*** Extracted data ***

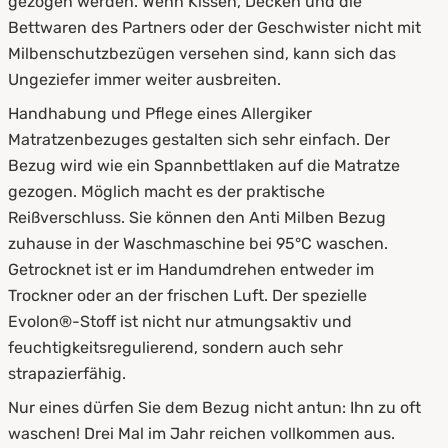
gezogen werden. Wenn Kissen, Decken und die
Bettwaren des Partners oder der Geschwister nicht mit
Milbenschutzbezügen versehen sind, kann sich das
Ungeziefer immer weiter ausbreiten.
Handhabung und Pflege eines Allergiker
Matratzenbezuges gestalten sich sehr einfach. Der
Bezug wird wie ein Spannbettlaken auf die Matratze
gezogen. Möglich macht es der praktische
Reißverschluss. Sie können den Anti Milben Bezug
zuhause in der Waschmaschine bei 95°C waschen.
Getrocknet ist er im Handumdrehen entweder im
Trockner oder an der frischen Luft. Der spezielle
Evolon®-Stoff ist nicht nur atmungsaktiv und
feuchtigkeitsregulierend, sondern auch sehr
strapazierfähig.
Nur eines dürfen Sie dem Bezug nicht antun: Ihn zu oft
waschen! Drei Mal im Jahr reichen vollkommen aus.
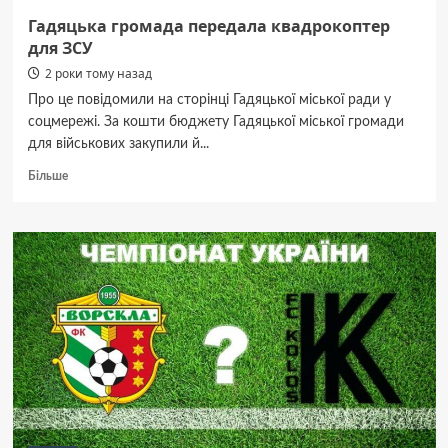
Гадяцька громада передала квадрокоптер
для ЗСУ
2 роки тому назад
Про це повідомили на сторінці Гадяцької міської ради у
соцмережі. За кошти бюджету Гадяцької міської громади
для військових закупили й...
Докладніше
Більше
про
Гадяцька
громада
передала
квадрокоптер
для
ЗСУ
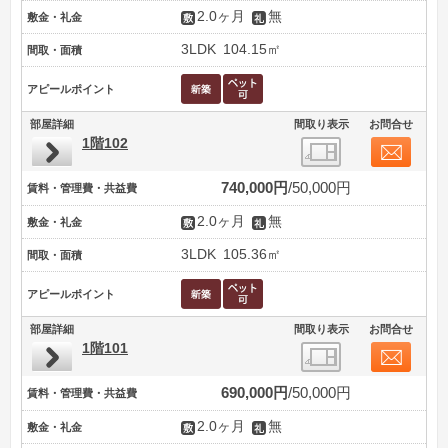
2.0ヶ月
無
敷金・礼金
3LDK
104.15㎡
間取・面積
アピールポイント
部屋詳細
間取り表示
お問合せ
1階102
740,000円
50,000円
賃料・管理費・共益費
2.0ヶ月
無
敷金・礼金
3LDK
105.36㎡
間取・面積
アピールポイント
部屋詳細
間取り表示
お問合せ
1階101
690,000円
50,000円
賃料・管理費・共益費
2.0ヶ月
無
敷金・礼金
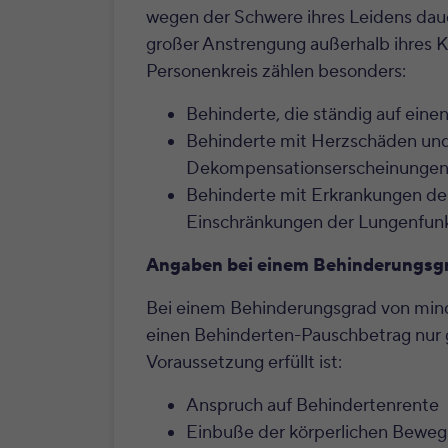
wegen der Schwere ihres Leidens daue
großer Anstrengung außerhalb ihres 
Personenkreis zählen besonders:
Behinderte, die ständig auf eine
Behinderte mit Herzschäden und
Dekompensationserscheinungen 
Behinderte mit Erkrankungen d
Einschränkungen der Lungenfunk
Angaben bei einem Behinderungsgr
Bei einem Behinderungsgrad von mind
einen Behinderten-Pauschbetrag nur 
Voraussetzung erfüllt ist:
Anspruch auf Behindertenrente
Einbuße der körperlichen Beweg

*** End of Extracted data ***

Action item
What you return must match the records exactly, apart from the images, which are omitted.

Written answer
gezogen werden. Wenn Kissen, Decken und die
Bettwaren des Partners oder der Geschwister nicht mit
Milbenschutzbezügen versehen sind, kann sich das
Ungeziefer immer weiter ausbreiten.
Handhabung und Pflege eines Allergiker
Matratzenbezuges gestalten sich sehr einfach. Der
Bezug wird wie ein Spannbettlaken auf die Matratze
gezogen. Möglich macht es der praktische
Reißverschluss. Sie können den Anti Milben Bezug
zuhause in der Waschmaschine bei 95°C waschen.
Getrocknet ist er im Handumdrehen entweder im
Trockner oder an der frischen Luft. Der spezielle
Evolon®-Stoff ist nicht nur atmungsaktiv und
feuchtigkeitsregulierend, sondern auch sehr
strapazierfähig.
Nur eines dürfen Sie dem Bezug nicht antun: Ihn zu oft
waschen! Drei Mal im Jahr reichen vollkommen aus.
Гадяцька громада передала квадрокоптер
для ЗСУ
2 роки тому назад
Про це повідомили на сторінці Гадяцької міської ради у
соцмережі. За кошти бюджету Гадяцької міської громади
для військових закупили й...
Докладніше
Більше
про
Гадяцька
громада
передала
квадрокоптер
для
ЗСУ
2.0ヶ月
無
敷金・礼金
3LDK
104.15㎡
間取・面積
アピールポイント
部屋詳細
間取り表示
お問合せ
1階102
740,000円
50,000円
賃料・管理費・共益費
2.0ヶ月
無
敷金・礼金
3LDK
105.36㎡
間取・面積
アピールポイント
部屋詳細
間取り表示
お問合せ
1階101
690,000円
50,000円
賃料・管理費・共益費
2.0ヶ月
無
敷金・礼金
wegen der Schwere ihres Leidens daue
großer Anstrengung außerhalb ihres 
Personenkreis zählen besonders:
Behinderte, die ständig auf eine
Behinderte mit Herzschäden und
Dekompensationserscheinungen 
Behinderte mit Erkrankungen d
Einschränkungen der Lungenfunk
Angaben bei einem Behinderungsgr
Bei einem Behinderungsgrad von mind
einen Behinderten-Pauschbetrag nur 
Voraussetzung erfüllt ist:
Anspruch auf Behindertenrente
Einbuße der körperlichen Beweg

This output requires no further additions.